__WHAT TO DO__
Leave out the pictures, and retype the remaining data exactly.

== Segment start ==

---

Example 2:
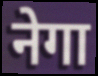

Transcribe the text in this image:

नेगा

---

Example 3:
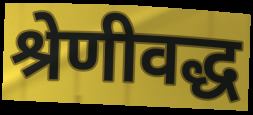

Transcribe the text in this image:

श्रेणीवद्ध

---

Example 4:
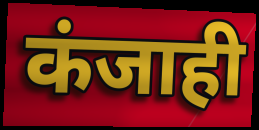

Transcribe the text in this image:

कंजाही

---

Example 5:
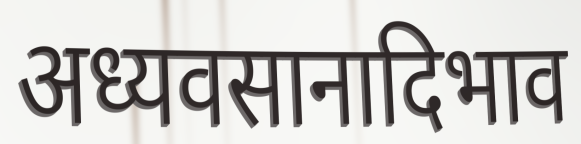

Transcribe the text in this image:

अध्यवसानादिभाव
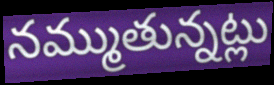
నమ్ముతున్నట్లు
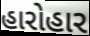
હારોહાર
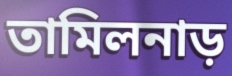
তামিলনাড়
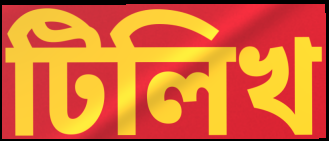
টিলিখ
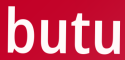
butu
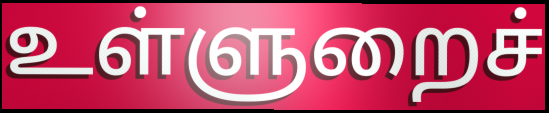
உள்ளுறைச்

== Segment end ==

__REPLY__
---

Example 2:

Transcribe the text in this image:

नेगा

---

Example 3:

Transcribe the text in this image:

श्रेणीवद्ध

---

Example 4:

Transcribe the text in this image:

कंजाही

---

Example 5:

Transcribe the text in this image:

अध्यवसानादिभाव
నమ్ముతున్నట్లు
હારોહાર
তামিলনাড়
টিলিখ
butu
உள்ளுறைச்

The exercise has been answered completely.